> TO DO
Take each line of the entries below that contains "retained" and copy it.

---*---

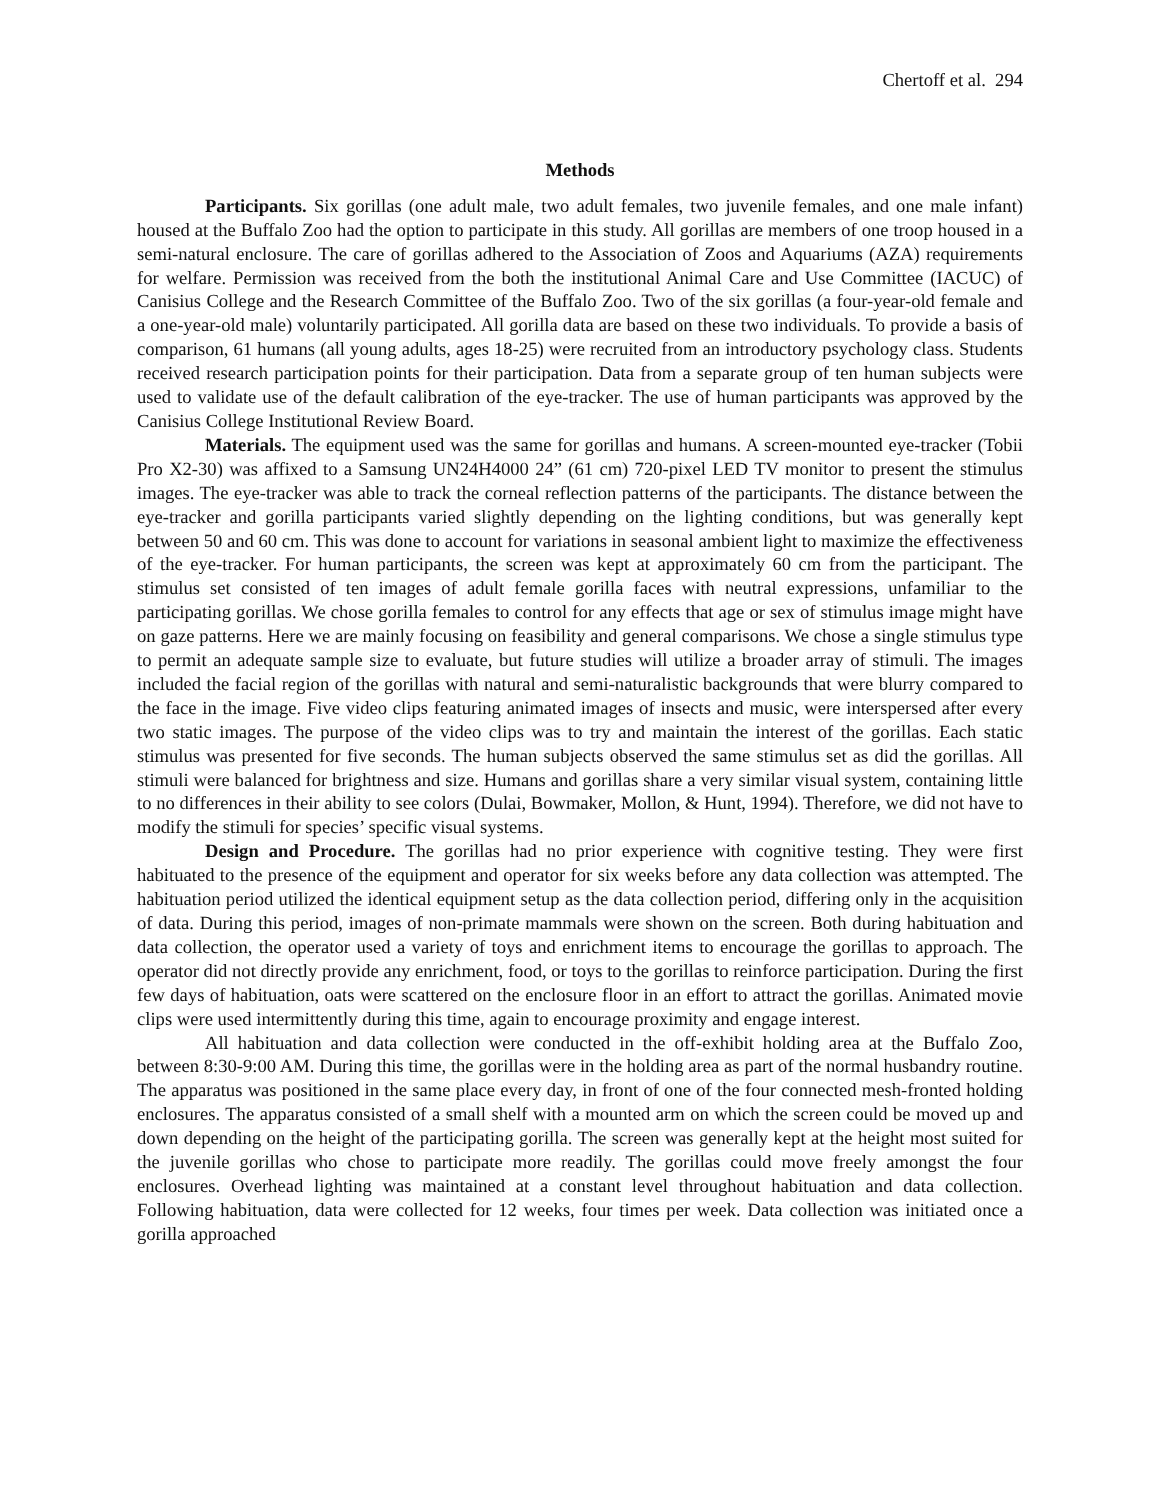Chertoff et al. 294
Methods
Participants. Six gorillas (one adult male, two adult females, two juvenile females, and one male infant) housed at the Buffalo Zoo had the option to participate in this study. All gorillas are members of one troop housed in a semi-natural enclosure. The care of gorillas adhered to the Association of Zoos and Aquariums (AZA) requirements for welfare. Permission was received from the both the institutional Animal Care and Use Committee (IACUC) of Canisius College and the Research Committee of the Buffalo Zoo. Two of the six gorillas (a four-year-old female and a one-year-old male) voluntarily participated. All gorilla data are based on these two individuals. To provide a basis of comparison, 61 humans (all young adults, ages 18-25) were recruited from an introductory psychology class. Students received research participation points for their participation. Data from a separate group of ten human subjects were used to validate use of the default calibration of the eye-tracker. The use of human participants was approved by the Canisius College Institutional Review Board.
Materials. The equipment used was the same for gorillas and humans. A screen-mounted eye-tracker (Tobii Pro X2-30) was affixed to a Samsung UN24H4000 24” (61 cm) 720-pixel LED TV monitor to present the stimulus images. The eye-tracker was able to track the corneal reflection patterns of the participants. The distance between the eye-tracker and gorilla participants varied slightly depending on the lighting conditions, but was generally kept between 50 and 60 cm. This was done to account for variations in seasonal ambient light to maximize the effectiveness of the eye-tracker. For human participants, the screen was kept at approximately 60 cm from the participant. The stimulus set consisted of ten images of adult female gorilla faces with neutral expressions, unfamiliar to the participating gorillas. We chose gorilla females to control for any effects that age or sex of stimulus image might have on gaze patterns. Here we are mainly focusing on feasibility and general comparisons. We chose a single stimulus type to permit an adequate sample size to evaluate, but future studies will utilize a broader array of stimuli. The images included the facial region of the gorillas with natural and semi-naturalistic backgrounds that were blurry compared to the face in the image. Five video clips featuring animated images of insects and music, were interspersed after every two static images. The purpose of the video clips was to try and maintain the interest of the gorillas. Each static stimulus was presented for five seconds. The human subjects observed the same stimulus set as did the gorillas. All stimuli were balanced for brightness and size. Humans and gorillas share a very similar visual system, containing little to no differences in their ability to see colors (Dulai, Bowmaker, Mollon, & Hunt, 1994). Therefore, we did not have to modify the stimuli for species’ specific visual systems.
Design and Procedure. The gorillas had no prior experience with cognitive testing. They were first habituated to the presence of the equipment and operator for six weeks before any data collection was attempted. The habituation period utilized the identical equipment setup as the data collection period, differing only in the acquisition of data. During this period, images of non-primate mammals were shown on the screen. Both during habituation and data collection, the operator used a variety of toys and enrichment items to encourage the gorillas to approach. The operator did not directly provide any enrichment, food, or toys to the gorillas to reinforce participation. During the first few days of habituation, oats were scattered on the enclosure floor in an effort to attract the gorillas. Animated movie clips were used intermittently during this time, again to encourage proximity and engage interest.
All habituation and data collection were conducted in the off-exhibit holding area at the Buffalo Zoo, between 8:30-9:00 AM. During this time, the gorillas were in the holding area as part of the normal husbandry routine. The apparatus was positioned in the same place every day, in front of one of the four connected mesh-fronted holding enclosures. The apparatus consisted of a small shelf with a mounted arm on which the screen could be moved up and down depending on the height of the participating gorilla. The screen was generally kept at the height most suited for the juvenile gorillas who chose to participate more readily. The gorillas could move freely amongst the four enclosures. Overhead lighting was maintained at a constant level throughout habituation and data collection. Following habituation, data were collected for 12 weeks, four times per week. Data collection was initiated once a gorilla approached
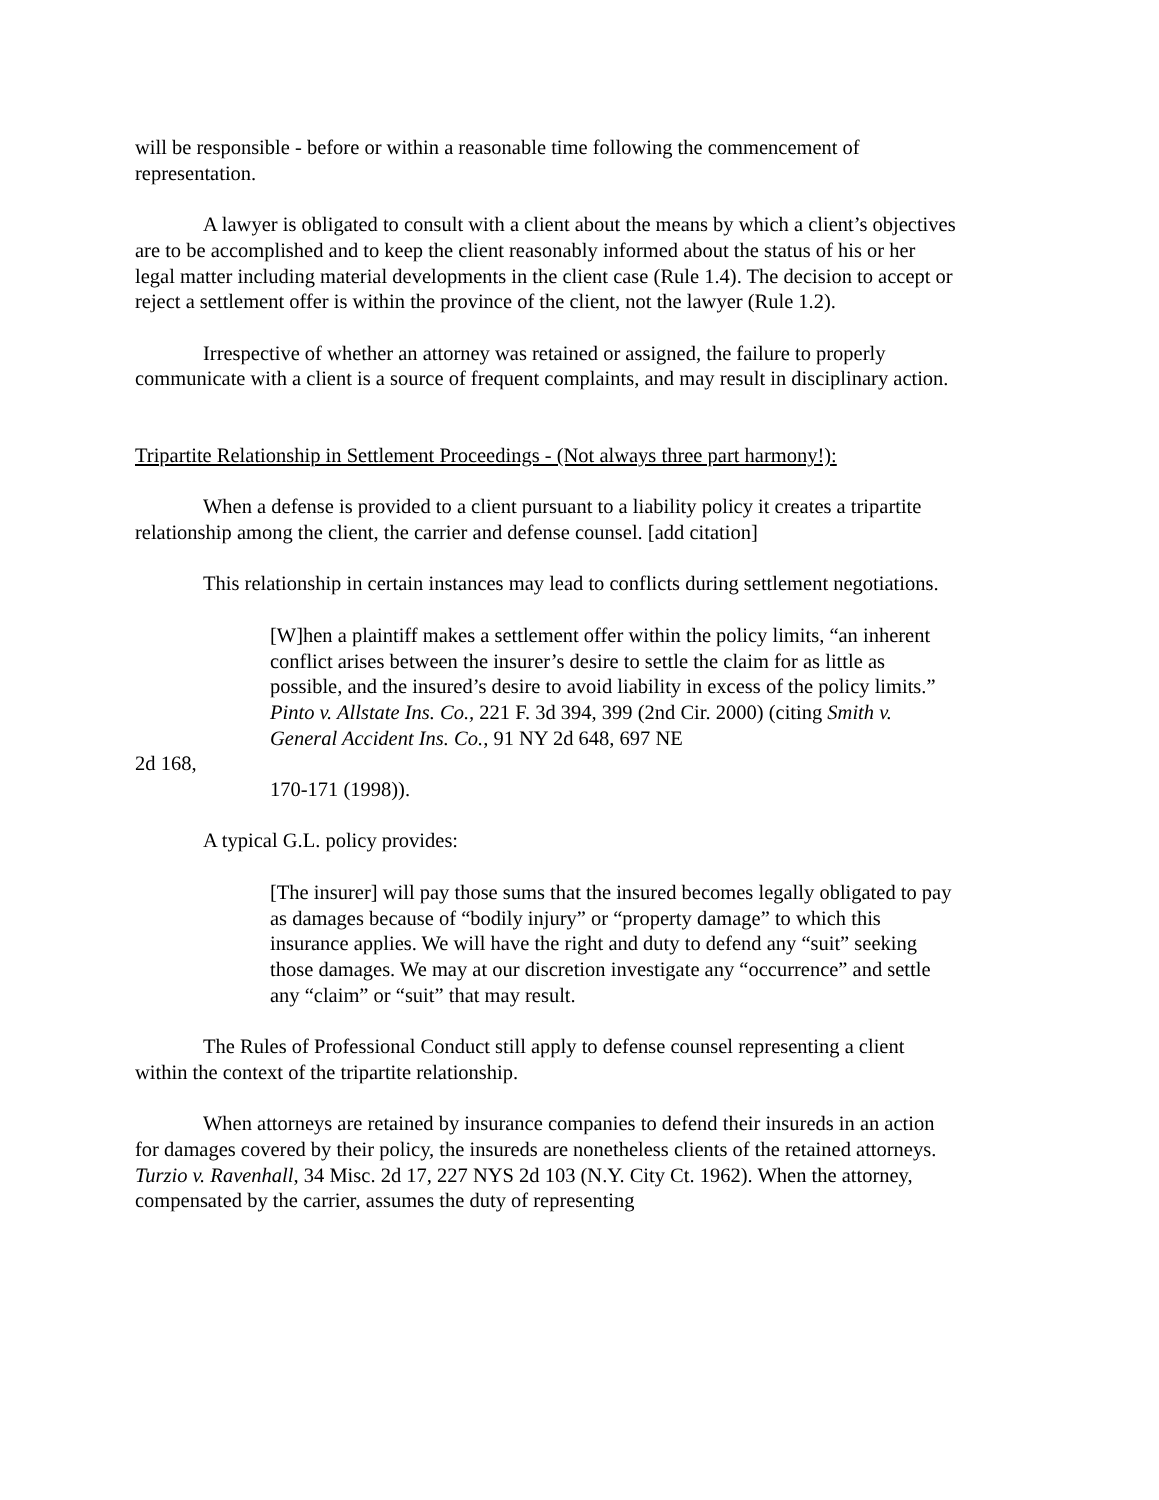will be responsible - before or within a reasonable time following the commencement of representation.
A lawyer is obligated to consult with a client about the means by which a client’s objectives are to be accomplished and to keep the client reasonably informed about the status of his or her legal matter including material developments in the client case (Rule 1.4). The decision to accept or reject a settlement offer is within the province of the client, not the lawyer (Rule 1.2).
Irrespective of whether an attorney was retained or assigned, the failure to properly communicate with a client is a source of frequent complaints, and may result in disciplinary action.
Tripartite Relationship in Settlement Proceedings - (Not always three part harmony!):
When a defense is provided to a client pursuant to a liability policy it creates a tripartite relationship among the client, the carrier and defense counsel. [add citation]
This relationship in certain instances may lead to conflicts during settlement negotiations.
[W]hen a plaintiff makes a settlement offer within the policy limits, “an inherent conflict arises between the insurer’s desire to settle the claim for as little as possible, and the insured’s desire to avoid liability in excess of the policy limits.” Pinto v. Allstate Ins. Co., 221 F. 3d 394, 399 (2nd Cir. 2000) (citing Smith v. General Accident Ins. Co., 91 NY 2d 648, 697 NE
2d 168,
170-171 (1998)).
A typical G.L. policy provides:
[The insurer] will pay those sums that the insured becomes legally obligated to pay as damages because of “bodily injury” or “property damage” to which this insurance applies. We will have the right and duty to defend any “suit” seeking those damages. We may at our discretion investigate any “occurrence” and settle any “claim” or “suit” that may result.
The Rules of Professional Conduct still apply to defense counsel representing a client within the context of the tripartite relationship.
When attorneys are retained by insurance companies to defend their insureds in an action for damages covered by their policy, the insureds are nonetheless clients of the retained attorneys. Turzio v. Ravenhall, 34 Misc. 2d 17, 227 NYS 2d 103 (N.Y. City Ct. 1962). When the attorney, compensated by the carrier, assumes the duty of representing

---*---

> OUTPUT OF THE TASK
Irrespective of whether an attorney was retained or assigned, the failure to properly communicate with a client is a source of frequent complaints, and may result in disciplinary action.
When attorneys are retained by insurance companies to defend their insureds in an action for damages covered by their policy, the insureds are nonetheless clients of the retained attorneys. Turzio v. Ravenhall, 34 Misc. 2d 17, 227 NYS 2d 103 (N.Y. City Ct. 1962). When the attorney, compensated by the carrier, assumes the duty of representing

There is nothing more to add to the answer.